With February 14th quickly approaching, employers are no doubt considering whether or not to hold some sort of Valentine’s Day festivity, whether it be a party, themed game, or chocolate exchange. The temptation to acknowledge the holiday in some form is understandable, given that a good employer is constantly looking for ways to boost employee engagement and office moral. After all, organizations with highly engaged employees outperform those with low employee moral by 202 percent. Hosting any holiday themed event or employee activity may seem like an easy opportunity to boost morale; however, as far as Valentine’s Day is concerned, a closer look at the legal landscape and the reality of workplace relationships should cause employers to think twice before celebrating this romantically-charged holiday.

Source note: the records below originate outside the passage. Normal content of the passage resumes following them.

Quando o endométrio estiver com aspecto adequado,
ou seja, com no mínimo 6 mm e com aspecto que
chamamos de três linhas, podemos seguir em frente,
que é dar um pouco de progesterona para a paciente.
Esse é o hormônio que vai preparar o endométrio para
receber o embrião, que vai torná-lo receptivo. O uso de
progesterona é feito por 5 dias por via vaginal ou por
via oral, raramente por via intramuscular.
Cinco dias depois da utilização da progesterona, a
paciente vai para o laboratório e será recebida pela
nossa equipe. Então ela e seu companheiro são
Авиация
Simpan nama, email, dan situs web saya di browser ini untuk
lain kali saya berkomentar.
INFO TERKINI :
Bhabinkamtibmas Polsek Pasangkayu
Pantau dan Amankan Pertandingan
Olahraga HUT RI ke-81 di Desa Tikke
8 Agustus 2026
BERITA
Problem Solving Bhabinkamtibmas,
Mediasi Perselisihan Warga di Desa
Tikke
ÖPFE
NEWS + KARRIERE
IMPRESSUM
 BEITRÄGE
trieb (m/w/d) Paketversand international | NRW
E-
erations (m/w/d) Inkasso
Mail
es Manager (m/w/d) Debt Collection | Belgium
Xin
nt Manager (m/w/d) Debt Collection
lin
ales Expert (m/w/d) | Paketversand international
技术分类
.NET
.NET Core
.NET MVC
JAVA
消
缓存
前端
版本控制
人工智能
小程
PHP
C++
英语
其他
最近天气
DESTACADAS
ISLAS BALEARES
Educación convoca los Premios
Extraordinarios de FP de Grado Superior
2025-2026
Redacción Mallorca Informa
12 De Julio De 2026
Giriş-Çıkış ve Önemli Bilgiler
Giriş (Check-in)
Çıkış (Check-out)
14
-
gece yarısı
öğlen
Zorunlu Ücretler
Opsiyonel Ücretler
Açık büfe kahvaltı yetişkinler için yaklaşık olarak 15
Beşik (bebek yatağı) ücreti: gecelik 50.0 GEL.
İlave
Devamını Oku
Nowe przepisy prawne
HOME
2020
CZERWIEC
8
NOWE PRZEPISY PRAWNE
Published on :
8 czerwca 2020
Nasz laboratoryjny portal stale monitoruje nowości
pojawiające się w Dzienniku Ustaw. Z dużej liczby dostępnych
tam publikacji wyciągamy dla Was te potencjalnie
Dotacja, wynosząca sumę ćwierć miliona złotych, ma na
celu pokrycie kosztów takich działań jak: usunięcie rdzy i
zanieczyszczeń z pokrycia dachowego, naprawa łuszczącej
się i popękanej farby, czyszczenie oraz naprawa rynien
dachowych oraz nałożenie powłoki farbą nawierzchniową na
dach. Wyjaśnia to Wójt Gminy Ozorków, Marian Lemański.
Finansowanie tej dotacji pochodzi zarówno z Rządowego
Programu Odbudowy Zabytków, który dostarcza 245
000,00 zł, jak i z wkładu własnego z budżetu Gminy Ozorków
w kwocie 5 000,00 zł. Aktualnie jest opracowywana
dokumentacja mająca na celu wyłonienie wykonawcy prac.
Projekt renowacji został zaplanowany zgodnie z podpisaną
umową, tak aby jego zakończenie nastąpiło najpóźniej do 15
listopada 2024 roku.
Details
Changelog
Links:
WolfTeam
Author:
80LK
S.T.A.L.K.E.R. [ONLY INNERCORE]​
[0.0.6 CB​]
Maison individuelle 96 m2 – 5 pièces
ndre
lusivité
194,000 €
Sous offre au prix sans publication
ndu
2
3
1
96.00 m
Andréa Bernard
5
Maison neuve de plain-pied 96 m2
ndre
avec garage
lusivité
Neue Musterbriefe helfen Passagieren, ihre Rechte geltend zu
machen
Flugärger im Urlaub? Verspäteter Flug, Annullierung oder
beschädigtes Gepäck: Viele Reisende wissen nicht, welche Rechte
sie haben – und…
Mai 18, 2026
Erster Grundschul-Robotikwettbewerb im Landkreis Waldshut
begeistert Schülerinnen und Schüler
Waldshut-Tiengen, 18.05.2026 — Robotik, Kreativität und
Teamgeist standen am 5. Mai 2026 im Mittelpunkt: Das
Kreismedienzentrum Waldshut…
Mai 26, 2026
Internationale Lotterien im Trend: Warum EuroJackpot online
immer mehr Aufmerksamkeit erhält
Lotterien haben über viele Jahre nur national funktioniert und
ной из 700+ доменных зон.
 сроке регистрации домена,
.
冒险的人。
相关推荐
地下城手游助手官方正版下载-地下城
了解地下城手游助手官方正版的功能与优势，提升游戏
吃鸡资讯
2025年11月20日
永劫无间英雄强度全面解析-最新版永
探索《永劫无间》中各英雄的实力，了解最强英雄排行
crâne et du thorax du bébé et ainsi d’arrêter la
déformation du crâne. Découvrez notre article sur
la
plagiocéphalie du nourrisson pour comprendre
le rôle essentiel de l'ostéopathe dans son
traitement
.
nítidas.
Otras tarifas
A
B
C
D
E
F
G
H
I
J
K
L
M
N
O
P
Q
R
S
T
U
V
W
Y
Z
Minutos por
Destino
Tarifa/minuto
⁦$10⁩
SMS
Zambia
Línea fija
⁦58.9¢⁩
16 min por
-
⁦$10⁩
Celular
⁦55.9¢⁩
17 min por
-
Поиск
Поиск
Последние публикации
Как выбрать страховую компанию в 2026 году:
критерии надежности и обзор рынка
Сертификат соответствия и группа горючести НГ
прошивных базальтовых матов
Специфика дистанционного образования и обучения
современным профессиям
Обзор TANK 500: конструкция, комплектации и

Foremost, employers should know that Cupid Day shenanigans in the workplace have spawned a plethora of litigation. Take for example, a case in the Southern District involving a secretary who received an inappropriate Valentine’s Day card from her boss and upon complaining, was threatened with loss of her vacation days. Gallagher v. Delaney, 139 F.3d 338, 1998 U.S. App. LEXIS 5056, 76 Fair Empl. Prac. Cas. (BNA) 700. Or a California case involving a man who was demoted after allegedly gifting his boss a stuffed animal, chocolates, and a romantic greeting card. Phan v. CSK Auto, 2012 U.S. Dist. LEXIS 121457, 2012 WL 3727305. These and several other cases demonstrate that Cupid’s arrow can often miss its mark and have unwanted consequences in the workplace. It is precisely for this reason that employers generally try to limit romantic and sexual interactions among employees.